When evaluating straight forward or using
K.set_learning_phase(0)
I get, similar to the validation (Evaluating on x_train using batch_size=32):
Evaluation Accuracy: 0.266318537392, Loss: 1.50756853772
If I set the backend to learning phase the results get pretty good again, so the per batch normalization seems to work well. I suspect that the cumulated mean and variance are not properly being used.
So after
K.set_learning_phase(1)
I get (Evaluating on x_train using batch_size=32):
Evaluation Accuracy: 0.887728457507, Loss: 0.335956037511
I added the the batchnormalization layer after the first convolutional layer like this:
model = models.Sequential()
model.add(Conv2D(80, first_conv_size, strides=2, activation="relu", input_shape=input_shape, padding=padding_name))

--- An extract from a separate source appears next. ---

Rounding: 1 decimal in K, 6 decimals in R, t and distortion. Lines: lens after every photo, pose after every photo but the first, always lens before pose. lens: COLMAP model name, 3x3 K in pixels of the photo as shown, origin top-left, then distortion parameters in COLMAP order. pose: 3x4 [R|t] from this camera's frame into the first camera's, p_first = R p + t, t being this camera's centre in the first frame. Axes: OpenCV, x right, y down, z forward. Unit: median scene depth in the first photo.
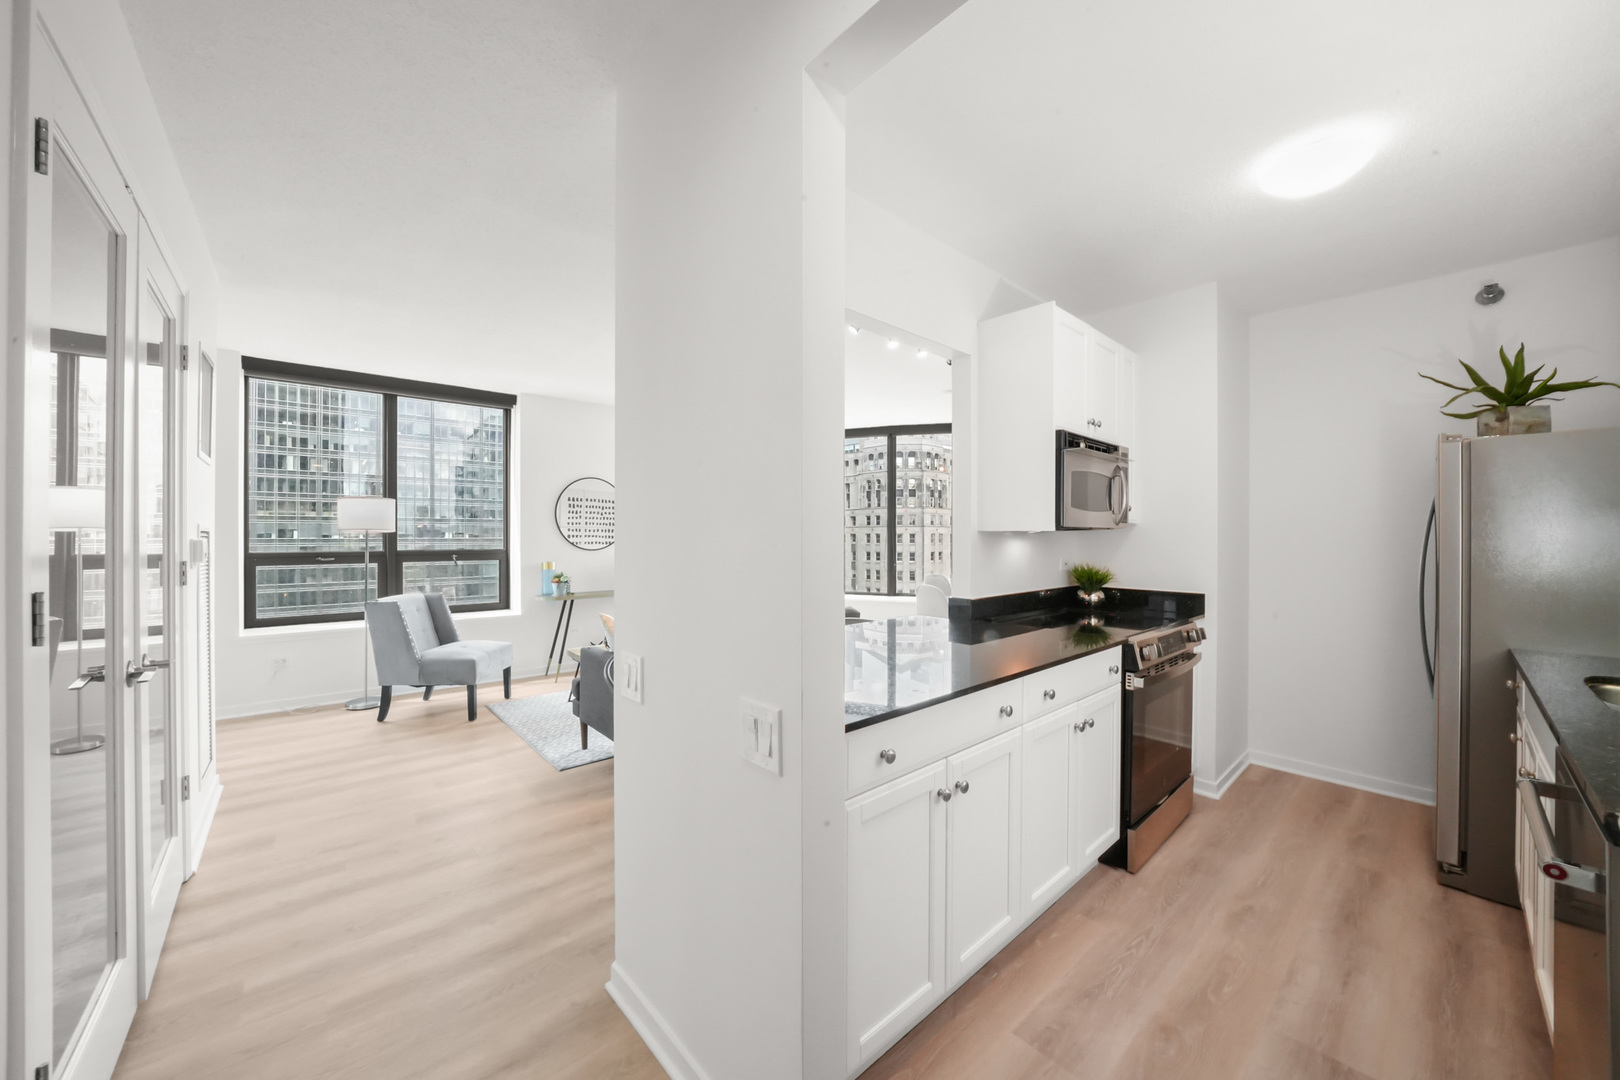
lens RADIAL K [[572.5, 0, 802.6], [0, 572.5, 532.3], [0, 0, 1]] dist [-0.011765, 0.000261]
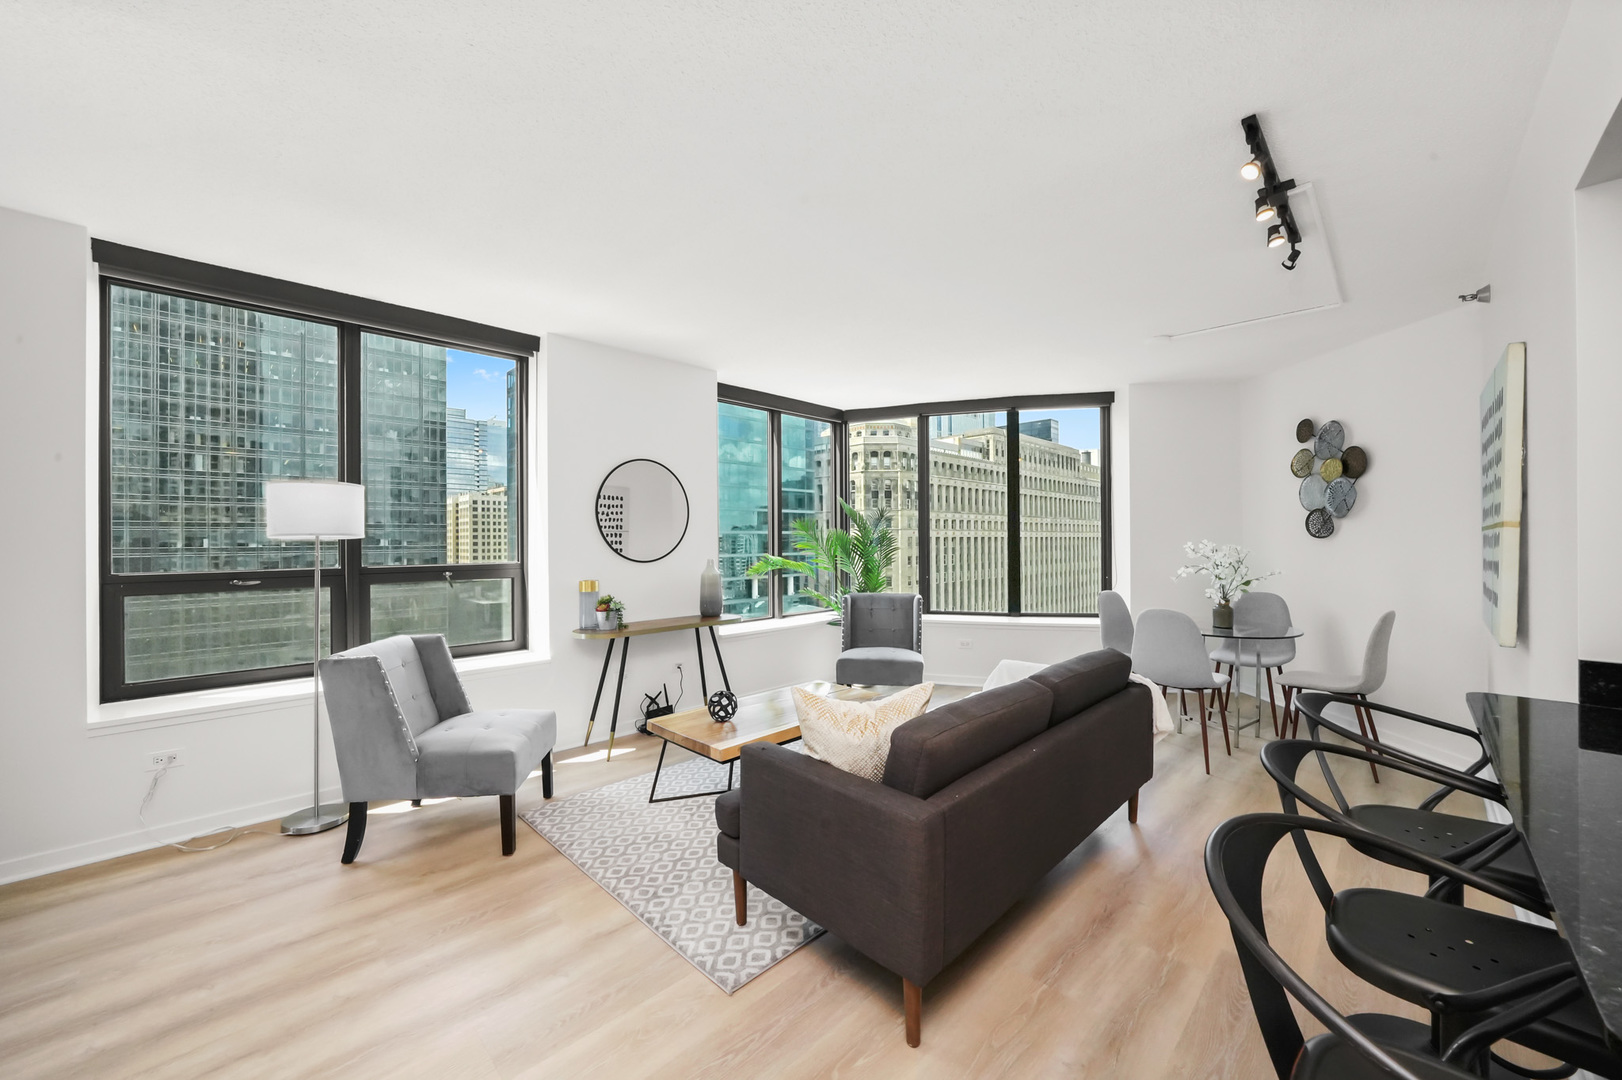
lens RADIAL K [[604.1, 0, 792.8], [0, 604.1, 533.7], [0, 0, 1]] dist [0.005324, 0.000486]
pose [[0.999114, -0.007412, 0.041428, -0.174421], [0.007619, 0.999959, -0.004848, 0.000924], [-0.041390, 0.005160, 0.999130, 0.201004]]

model.add(BatchNormalization(axis=-1))
model.add(MaxPooling2D(first_max_pool_size, strides=4, padding=padding_name))
...
Further down the line I would also have some dropout layers, which I removed to investigate the Batchnormalization behavior. My intend would be to use the model in non-training phase for normal prediction.
Shouldn't it work like that, or am I missing some additional configuration?
Thanks!
I'm using keras 2.0.8 with tensorflow 1.1.0 (anaconda)
This is really annoying. When you set the learning_phase to be True - a BatchNormalization layer is getting normalization statistics straight from data what might be a problem when you have a small batch_size. I came across similar issue some time ago - and here you have my solution:
When building a model - add an option if the model would predict in either learning or not-learning phase and in this used in learning phase use the following class instead of BatchNormalization:
class NonTrainableBatchNormalization(BatchNormalization):
"""
This class makes possible to freeze batch normalization while Keras
is in training phase.
"""
def call(self, inputs, training=None):
return super(
NonTrainableBatchNormalization, self).call(inputs, training=False)
Once you train your model - reset its weights to a NonTrainable copy:
learning_phase_model.set_weights(learned_model.get_weights())
Now you can fully enjoy using BatchNormalization in a learning_phase.